On CSS optimization, SASS and CSS frameworks / resetters

On CSS reset and Frameworks: Was looking into SASS, pretty interesting. (SASS is well-used on ruby. For PHP there’s this lib, found via stackoverflow.)

IMHO CSS Frameworks and reset-files should not be used (for non-enterprise websites) as they only bloat the CSS files massively. And CSS parsing does cost performance as well.

You can add your CSS selectors in a compatible way so even IE6 looks similiar or the same. And if it does not, who cares? IE6 is dead, or should be. So enforce it!

Be part of good, standard compliant and minimalistic CSS files.
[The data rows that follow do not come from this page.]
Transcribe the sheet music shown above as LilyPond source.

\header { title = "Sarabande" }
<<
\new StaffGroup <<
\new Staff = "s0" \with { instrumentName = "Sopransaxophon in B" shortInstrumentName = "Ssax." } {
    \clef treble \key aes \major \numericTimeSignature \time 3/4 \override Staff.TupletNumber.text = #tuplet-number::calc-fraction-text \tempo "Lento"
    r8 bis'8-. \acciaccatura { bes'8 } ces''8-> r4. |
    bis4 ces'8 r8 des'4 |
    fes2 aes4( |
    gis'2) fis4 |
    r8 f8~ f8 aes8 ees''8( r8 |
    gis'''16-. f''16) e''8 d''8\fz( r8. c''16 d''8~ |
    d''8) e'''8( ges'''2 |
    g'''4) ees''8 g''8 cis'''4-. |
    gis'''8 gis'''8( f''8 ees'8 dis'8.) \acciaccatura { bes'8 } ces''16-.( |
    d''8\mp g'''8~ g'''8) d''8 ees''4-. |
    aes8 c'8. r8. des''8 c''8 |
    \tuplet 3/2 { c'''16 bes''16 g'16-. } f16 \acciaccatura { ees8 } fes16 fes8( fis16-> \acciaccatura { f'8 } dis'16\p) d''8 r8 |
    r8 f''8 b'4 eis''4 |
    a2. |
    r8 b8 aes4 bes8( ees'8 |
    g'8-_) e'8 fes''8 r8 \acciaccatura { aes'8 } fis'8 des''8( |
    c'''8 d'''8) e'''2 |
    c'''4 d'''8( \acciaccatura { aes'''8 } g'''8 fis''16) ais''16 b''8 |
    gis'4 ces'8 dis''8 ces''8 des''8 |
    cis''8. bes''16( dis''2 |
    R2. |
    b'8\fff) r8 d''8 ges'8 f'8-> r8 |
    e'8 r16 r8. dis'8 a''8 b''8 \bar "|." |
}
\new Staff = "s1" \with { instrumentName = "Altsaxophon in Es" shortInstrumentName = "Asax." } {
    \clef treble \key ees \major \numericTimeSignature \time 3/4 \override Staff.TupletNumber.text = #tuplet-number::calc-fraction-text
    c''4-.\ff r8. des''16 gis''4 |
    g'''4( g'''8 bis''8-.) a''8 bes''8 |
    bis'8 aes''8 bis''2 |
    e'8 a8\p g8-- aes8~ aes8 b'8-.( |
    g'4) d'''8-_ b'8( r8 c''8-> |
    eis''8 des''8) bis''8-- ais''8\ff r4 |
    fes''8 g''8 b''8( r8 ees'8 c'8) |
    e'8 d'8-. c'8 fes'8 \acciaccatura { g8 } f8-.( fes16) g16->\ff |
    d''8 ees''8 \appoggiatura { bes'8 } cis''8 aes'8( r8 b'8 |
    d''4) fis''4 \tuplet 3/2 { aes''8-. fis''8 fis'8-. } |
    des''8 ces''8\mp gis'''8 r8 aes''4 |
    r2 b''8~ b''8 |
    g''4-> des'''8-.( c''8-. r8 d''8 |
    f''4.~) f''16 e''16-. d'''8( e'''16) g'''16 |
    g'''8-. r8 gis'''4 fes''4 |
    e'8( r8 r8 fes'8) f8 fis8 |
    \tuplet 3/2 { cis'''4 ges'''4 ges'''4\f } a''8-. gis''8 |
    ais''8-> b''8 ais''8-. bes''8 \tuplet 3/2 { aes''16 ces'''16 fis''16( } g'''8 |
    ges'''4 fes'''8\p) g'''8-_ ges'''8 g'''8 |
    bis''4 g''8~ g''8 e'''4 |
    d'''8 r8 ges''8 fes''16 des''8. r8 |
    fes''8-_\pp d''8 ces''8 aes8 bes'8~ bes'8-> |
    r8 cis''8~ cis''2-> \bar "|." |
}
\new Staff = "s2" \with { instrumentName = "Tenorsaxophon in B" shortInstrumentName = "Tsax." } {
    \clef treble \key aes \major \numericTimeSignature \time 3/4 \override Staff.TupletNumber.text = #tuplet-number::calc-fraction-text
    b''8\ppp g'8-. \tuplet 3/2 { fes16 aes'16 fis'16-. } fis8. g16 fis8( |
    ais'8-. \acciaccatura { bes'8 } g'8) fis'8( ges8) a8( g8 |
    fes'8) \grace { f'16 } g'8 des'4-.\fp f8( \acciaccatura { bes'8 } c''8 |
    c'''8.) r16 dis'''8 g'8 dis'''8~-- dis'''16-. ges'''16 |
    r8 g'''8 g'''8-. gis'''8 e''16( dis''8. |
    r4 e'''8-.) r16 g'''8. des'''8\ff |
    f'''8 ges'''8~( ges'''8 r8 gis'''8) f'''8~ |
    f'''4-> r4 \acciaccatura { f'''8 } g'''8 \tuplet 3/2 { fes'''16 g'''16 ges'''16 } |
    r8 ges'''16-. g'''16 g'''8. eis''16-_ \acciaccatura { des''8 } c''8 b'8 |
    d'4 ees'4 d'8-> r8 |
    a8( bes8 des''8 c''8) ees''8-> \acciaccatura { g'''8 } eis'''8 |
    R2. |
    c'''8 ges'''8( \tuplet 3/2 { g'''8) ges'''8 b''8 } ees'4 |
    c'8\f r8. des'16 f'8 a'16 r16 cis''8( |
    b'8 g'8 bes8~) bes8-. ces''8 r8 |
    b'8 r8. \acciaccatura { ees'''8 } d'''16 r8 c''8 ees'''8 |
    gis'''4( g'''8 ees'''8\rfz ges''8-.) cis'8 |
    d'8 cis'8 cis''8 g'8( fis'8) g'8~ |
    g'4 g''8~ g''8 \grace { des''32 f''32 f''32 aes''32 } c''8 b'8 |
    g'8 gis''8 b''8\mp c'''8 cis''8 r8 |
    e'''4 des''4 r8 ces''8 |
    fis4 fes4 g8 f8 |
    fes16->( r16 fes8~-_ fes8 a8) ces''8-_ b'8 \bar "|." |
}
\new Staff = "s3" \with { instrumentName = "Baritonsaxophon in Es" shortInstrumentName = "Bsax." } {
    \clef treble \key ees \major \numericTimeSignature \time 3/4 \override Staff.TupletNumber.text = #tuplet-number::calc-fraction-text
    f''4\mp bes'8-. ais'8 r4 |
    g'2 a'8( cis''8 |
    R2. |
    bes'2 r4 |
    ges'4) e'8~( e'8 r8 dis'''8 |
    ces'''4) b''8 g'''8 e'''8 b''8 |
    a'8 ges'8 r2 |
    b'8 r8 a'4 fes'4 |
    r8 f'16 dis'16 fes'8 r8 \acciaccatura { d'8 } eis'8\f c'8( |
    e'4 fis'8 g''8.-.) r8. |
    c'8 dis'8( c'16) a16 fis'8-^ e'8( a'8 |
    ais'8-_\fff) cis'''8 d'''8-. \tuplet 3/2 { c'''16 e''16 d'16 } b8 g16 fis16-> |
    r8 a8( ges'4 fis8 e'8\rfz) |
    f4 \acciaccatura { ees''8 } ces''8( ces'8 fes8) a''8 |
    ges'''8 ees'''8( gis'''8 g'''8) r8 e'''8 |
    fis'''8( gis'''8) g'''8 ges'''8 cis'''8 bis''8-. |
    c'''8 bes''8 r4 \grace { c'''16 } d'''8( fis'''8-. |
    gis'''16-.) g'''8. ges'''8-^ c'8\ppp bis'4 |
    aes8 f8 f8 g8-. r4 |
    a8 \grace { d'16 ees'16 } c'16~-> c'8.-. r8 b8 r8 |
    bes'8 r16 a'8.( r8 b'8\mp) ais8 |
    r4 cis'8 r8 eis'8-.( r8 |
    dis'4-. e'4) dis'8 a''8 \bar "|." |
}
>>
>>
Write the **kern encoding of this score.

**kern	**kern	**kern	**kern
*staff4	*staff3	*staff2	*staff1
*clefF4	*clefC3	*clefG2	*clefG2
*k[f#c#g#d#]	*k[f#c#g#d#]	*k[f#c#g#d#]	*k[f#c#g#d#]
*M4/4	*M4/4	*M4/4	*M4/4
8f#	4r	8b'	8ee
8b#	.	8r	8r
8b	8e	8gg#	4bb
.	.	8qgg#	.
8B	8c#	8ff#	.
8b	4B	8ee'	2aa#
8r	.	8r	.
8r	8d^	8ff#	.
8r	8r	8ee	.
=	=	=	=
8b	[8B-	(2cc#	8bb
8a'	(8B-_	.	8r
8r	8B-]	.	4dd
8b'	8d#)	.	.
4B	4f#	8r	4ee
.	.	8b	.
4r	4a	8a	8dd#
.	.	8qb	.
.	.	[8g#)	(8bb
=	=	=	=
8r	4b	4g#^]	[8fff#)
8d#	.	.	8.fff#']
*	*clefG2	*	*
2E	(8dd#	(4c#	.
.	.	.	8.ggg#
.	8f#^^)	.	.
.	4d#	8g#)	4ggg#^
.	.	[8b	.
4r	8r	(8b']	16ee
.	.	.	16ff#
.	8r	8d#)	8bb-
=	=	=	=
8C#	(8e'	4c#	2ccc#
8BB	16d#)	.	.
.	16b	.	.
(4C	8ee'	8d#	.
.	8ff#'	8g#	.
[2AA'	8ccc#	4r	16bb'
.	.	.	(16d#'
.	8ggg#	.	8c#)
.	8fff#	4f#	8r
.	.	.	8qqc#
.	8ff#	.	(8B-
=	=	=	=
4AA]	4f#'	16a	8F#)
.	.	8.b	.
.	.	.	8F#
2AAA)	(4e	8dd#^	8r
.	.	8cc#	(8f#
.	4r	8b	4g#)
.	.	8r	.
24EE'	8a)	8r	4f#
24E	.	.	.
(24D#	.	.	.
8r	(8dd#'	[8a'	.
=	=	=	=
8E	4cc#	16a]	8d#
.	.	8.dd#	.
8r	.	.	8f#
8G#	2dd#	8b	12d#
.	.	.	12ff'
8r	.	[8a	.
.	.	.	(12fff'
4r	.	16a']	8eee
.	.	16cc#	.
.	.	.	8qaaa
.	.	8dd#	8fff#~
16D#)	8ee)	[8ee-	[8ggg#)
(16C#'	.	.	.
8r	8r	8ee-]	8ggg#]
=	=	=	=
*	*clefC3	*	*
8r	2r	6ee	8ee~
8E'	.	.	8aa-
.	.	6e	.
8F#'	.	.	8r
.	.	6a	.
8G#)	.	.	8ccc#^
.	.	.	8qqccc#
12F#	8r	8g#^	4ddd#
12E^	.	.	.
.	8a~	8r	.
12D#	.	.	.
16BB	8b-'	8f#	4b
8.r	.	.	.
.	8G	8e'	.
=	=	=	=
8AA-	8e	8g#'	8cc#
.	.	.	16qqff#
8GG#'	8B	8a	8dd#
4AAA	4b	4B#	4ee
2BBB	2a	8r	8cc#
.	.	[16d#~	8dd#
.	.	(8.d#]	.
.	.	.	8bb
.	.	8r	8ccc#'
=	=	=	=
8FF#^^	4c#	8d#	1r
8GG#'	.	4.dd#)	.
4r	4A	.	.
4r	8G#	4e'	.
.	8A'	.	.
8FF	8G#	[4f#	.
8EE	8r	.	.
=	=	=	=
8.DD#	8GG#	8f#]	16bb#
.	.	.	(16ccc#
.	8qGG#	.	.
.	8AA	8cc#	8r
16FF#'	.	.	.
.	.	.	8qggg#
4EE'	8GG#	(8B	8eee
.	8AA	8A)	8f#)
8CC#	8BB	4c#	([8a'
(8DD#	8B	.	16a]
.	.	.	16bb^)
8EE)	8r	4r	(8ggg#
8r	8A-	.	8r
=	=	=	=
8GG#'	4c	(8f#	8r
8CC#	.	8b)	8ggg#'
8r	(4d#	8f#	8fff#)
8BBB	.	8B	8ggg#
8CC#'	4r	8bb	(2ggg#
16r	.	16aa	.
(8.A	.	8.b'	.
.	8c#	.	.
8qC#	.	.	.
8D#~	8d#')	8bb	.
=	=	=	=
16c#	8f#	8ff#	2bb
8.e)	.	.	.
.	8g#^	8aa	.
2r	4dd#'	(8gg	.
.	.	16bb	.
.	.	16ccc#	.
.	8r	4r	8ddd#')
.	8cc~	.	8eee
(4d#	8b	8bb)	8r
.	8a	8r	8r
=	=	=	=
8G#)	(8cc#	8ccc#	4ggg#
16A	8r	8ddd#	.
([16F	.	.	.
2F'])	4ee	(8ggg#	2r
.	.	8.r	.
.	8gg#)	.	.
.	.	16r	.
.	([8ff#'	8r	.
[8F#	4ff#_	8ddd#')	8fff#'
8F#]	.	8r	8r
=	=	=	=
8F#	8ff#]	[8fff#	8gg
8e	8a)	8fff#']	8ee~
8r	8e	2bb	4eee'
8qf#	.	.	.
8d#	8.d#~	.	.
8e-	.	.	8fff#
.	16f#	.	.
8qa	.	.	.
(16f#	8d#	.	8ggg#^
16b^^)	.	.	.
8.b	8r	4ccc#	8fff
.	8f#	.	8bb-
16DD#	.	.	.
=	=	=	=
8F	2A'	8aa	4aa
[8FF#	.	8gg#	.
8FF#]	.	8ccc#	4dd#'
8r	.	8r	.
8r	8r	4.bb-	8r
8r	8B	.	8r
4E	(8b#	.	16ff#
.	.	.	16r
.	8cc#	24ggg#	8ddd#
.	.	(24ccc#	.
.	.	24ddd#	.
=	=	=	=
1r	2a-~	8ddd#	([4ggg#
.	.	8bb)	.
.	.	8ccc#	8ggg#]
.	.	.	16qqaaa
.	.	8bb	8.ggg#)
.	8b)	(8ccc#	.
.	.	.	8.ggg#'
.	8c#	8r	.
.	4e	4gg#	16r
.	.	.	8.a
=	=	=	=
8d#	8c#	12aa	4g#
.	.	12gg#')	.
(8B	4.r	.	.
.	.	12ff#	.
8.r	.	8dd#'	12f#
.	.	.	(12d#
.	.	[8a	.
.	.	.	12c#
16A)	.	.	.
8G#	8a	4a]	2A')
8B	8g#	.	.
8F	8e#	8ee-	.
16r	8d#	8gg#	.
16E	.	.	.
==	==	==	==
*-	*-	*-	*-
A good workflow, including SASS, is to use Ant on your CSS files for deployment. You develop with SASS CSS files and on save / compile / deploy your IDE should run the corresponding Ant-task (or other build-script) which calls a SASS parser to convert it to valid CSS, which in turn will be passed to a CSS minimalizer and/or obfuscater.

Voila, you have a readable SASS file for development, even allowing you to use variables for your CSS, and minified and minimalistic CSS files on your production system. Perfect!

(A test-system should use converted (SASS to) CSS files which are not minified or obfuscated obviously, for easy debugging on the page.)

Looking into merging CSS files may be good as well, depending on if you actually have more than one or very many.